Stored data
....

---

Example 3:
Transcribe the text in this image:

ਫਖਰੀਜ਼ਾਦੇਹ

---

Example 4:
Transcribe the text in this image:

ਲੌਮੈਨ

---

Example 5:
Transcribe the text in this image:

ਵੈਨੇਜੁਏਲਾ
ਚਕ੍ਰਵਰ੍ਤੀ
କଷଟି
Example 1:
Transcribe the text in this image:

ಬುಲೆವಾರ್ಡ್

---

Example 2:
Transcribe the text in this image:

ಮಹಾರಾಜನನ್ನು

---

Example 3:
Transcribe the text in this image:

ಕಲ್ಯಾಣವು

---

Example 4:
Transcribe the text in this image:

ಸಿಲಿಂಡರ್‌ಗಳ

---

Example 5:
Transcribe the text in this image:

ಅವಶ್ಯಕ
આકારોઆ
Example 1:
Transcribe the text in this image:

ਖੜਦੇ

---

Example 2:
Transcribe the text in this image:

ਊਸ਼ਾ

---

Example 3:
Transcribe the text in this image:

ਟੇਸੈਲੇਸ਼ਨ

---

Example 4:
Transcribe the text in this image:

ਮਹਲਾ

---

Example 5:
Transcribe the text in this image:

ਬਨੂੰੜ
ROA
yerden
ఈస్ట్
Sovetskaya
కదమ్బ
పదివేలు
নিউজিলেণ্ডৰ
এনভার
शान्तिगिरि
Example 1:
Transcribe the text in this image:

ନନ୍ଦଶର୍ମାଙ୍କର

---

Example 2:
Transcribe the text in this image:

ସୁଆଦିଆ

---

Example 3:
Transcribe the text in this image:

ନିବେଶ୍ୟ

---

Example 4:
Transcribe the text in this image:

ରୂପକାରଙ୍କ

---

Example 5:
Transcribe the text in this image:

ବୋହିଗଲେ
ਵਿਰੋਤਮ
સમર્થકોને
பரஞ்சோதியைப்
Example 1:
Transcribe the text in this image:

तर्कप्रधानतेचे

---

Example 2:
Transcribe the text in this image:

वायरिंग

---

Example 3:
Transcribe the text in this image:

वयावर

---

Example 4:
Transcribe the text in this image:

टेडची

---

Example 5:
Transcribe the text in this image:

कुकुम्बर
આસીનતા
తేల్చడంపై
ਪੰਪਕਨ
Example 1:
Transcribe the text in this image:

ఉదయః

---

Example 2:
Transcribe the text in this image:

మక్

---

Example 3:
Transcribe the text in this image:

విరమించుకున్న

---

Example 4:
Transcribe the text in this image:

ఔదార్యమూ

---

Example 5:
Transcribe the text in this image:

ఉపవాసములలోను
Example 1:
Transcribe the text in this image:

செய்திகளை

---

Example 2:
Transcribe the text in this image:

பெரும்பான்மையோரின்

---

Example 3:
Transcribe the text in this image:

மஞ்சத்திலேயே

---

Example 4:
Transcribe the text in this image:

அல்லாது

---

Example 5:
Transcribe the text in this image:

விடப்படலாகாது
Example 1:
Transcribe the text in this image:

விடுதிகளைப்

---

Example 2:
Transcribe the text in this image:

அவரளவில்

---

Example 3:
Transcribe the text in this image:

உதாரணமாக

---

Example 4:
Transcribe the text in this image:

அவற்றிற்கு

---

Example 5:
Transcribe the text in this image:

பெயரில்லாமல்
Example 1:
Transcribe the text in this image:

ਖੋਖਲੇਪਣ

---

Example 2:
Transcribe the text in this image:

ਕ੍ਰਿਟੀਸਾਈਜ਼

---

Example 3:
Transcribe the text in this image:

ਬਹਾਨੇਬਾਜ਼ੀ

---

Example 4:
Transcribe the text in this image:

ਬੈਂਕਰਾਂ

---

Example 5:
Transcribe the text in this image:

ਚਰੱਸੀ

....

# WHAT TO DO:
Each record must appear again, word for word.

# OUTPUT BELOW:
---

Example 3:
Transcribe the text in this image:

ਫਖਰੀਜ਼ਾਦੇਹ

---

Example 4:
Transcribe the text in this image:

ਲੌਮੈਨ

---

Example 5:
Transcribe the text in this image:

ਵੈਨੇਜੁਏਲਾ
ਚਕ੍ਰਵਰ੍ਤੀ
କଷଟି
Example 1:
Transcribe the text in this image:

ಬುಲೆವಾರ್ಡ್

---

Example 2:
Transcribe the text in this image:

ಮಹಾರಾಜನನ್ನು

---

Example 3:
Transcribe the text in this image:

ಕಲ್ಯಾಣವು

---

Example 4:
Transcribe the text in this image:

ಸಿಲಿಂಡರ್‌ಗಳ

---

Example 5:
Transcribe the text in this image:

ಅವಶ್ಯಕ
આકારોઆ
Example 1:
Transcribe the text in this image:

ਖੜਦੇ

---

Example 2:
Transcribe the text in this image:

ਊਸ਼ਾ

---

Example 3:
Transcribe the text in this image:

ਟੇਸੈਲੇਸ਼ਨ

---

Example 4:
Transcribe the text in this image:

ਮਹਲਾ

---

Example 5:
Transcribe the text in this image:

ਬਨੂੰੜ
ROA
yerden
ఈస్ట్
Sovetskaya
కదమ్బ
పదివేలు
নিউজিলেণ্ডৰ
এনভার
शान्तिगिरि
Example 1:
Transcribe the text in this image:

ନନ୍ଦଶର୍ମାଙ୍କର

---

Example 2:
Transcribe the text in this image:

ସୁଆଦିଆ

---

Example 3:
Transcribe the text in this image:

ନିବେଶ୍ୟ

---

Example 4:
Transcribe the text in this image:

ରୂପକାରଙ୍କ

---

Example 5:
Transcribe the text in this image:

ବୋହିଗଲେ
ਵਿਰੋਤਮ
સમર્થકોને
பரஞ்சோதியைப்
Example 1:
Transcribe the text in this image:

तर्कप्रधानतेचे

---

Example 2:
Transcribe the text in this image:

वायरिंग

---

Example 3:
Transcribe the text in this image:

वयावर

---

Example 4:
Transcribe the text in this image:

टेडची

---

Example 5:
Transcribe the text in this image:

कुकुम्बर
આસીનતા
తేల్చడంపై
ਪੰਪਕਨ
Example 1:
Transcribe the text in this image:

ఉదయః

---

Example 2:
Transcribe the text in this image:

మక్

---

Example 3:
Transcribe the text in this image:

విరమించుకున్న

---

Example 4:
Transcribe the text in this image:

ఔదార్యమూ

---

Example 5:
Transcribe the text in this image:

ఉపవాసములలోను
Example 1:
Transcribe the text in this image:

செய்திகளை

---

Example 2:
Transcribe the text in this image:

பெரும்பான்மையோரின்

---

Example 3:
Transcribe the text in this image:

மஞ்சத்திலேயே

---

Example 4:
Transcribe the text in this image:

அல்லாது

---

Example 5:
Transcribe the text in this image:

விடப்படலாகாது
Example 1:
Transcribe the text in this image:

விடுதிகளைப்

---

Example 2:
Transcribe the text in this image:

அவரளவில்

---

Example 3:
Transcribe the text in this image:

உதாரணமாக

---

Example 4:
Transcribe the text in this image:

அவற்றிற்கு

---

Example 5:
Transcribe the text in this image:

பெயரில்லாமல்
Example 1:
Transcribe the text in this image:

ਖੋਖਲੇਪਣ

---

Example 2:
Transcribe the text in this image:

ਕ੍ਰਿਟੀਸਾਈਜ਼

---

Example 3:
Transcribe the text in this image:

ਬਹਾਨੇਬਾਜ਼ੀ

---

Example 4:
Transcribe the text in this image:

ਬੈਂਕਰਾਂ

---

Example 5:
Transcribe the text in this image:

ਚਰੱਸੀ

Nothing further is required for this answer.